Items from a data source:
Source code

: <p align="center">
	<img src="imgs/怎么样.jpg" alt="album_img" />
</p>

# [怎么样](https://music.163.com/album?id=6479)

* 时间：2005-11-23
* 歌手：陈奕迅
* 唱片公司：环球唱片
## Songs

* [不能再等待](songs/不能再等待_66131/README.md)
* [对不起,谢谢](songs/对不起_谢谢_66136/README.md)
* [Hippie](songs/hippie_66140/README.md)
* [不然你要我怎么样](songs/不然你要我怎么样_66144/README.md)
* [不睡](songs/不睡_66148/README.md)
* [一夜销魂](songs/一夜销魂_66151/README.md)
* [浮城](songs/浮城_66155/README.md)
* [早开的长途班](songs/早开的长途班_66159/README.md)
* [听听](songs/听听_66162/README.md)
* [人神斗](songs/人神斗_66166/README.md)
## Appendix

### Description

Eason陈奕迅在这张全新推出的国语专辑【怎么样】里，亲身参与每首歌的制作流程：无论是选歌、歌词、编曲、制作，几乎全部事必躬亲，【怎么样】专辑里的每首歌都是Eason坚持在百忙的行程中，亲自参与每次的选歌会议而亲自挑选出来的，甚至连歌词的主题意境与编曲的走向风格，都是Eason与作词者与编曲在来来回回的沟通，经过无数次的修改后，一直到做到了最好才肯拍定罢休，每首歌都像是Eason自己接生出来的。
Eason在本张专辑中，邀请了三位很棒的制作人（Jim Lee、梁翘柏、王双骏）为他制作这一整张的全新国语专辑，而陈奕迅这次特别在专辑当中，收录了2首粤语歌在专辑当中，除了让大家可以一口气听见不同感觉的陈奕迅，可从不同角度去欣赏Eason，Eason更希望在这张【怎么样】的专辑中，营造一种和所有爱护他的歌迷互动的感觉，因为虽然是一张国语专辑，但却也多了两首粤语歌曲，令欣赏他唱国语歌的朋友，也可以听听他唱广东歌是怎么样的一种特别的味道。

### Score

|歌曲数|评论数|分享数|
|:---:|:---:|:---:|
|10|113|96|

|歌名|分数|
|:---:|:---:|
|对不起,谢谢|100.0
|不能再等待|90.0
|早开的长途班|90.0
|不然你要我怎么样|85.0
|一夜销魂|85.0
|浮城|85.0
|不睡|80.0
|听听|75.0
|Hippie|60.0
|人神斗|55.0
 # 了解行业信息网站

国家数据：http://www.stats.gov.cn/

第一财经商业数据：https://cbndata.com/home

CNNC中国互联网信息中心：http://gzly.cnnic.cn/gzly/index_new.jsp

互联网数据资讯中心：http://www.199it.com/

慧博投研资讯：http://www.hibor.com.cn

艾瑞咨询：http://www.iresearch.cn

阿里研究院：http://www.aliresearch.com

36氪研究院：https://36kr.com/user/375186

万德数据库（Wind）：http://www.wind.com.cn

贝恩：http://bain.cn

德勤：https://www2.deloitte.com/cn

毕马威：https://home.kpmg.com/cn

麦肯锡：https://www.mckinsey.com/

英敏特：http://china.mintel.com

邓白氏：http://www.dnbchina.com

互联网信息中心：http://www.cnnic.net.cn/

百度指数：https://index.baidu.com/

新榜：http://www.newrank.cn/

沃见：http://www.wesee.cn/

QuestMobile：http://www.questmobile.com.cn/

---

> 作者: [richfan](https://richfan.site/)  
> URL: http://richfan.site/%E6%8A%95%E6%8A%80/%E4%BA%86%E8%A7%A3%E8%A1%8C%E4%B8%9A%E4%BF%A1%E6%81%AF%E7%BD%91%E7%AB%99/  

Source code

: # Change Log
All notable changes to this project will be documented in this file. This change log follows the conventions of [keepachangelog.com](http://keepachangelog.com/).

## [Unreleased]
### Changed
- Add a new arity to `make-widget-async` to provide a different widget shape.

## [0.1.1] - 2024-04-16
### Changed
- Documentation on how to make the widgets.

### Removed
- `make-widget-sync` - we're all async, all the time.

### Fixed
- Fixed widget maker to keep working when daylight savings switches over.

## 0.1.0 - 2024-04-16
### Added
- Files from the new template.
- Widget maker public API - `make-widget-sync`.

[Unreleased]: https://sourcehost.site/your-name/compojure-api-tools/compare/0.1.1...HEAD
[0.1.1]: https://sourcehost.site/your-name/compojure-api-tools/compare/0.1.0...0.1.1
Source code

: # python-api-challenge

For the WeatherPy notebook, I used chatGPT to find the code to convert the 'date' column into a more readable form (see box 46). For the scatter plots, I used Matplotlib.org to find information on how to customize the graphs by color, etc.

| About this task |
One number is the whole answer: how many lines in the records contain "name".

| The completed task |
2